For the next year it looked like someone had stuck a stick in the dirt, as our tree sat there to all the world dead…

Finally, miraculously, some shoots started to appear…

& the kids hacked them off with a stick …

But the lemon tree was not deterred, and a year later the shoots started to grow again… until it had lush foliage… A few months ago we noticed some flowers and finally little green fruit.

Today it is covered in bright yellow lemons, & we now get to enjoy the sweet lemony goodness of the fruit.

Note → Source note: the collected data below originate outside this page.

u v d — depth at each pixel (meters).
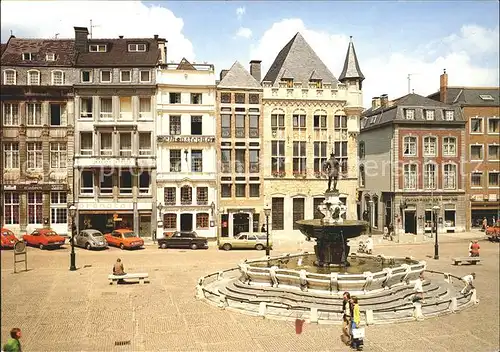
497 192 52.72
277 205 49.66
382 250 40.72
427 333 18.50
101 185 46.81
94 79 46.66
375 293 22.52
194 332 18.50
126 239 41.12
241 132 48.81
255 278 24.64
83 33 48.56
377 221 54.47
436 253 36.38
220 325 19.38
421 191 51.31
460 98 53.16
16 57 47.12
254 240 41.00
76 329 18.81
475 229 52.47
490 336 18.12
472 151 52.56
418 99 52.59
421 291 22.44
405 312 21.12
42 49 48.16
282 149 49.81
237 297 23.16
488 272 30.77
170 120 47.56
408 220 51.41
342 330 18.45
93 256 36.91
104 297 23.78
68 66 46.62
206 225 47.69
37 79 46.25
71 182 46.28
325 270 25.55
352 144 50.81
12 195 46.00
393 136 51.06
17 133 45.97
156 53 49.03
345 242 26.69
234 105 48.56
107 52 48.75
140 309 21.62
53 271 30.50
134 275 26.75
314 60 53.00
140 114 47.38
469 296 23.86
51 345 17.00
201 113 47.84
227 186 48.53
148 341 17.48
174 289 25.56
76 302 22.80
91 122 46.59
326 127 50.50
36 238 40.62
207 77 47.91
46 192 46.06
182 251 40.12
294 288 23.34
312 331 18.64
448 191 51.69
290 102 49.69
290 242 45.91
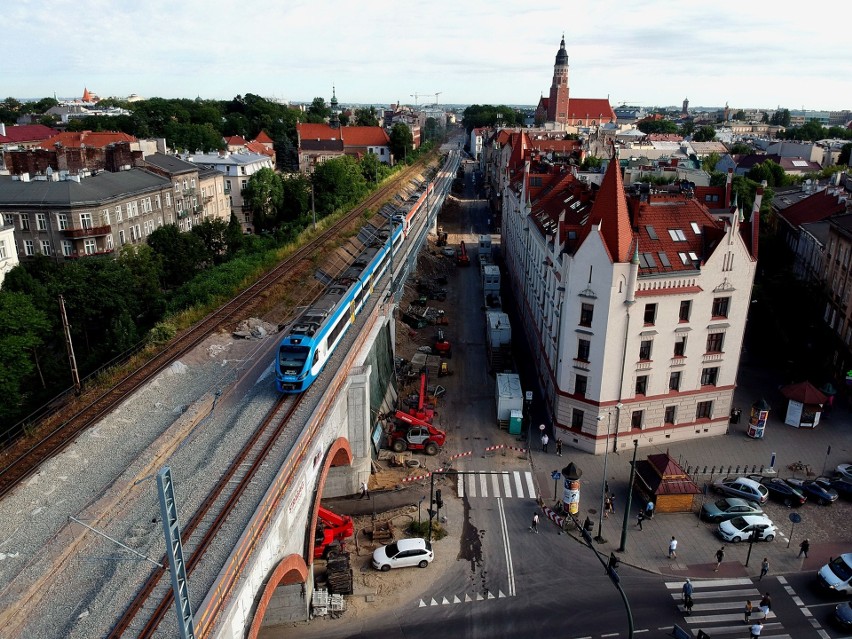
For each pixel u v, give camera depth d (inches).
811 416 2213.3
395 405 2340.1
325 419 1471.5
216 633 866.8
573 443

Ok, so maybe the whole spiritual fruit analogy thing does not work well with lemons – maybe if it was apples or oranges the story could have worked a lot better, but then the story would not have been true – however it is interesting how much of a symbol the lemon tree has been to Naomi and myself of our spiritual journey over the last 3 years. At the point in our life where we are ready to move on to follow Gods call, our lemon tree is as healthy and fruitful as it has ever been.

I know that when Jesus talked about fruit, he was talking about outward signs of a true spirituality, & I don’t know, maybe I have those… I guess that’s not up to me to decide.

However, I feel the fruit in my own life, the result of His love and patience, it is not the result of anything I did, I was near dead & he pruned me back… to the world I looked like a dry stick, but his tough love and nurture have seen new life spring up in me. There have been things that have hacked off this new life – attacks and trials, but he has persisted with me… And that is why I must follow where he leads, I owe him everything, & I thank him for allowing me to be used by him.

Ironically, when we move out, my parents are planning on doing an extension that will result in the death of our tree, but we will not let that affect my little analogy.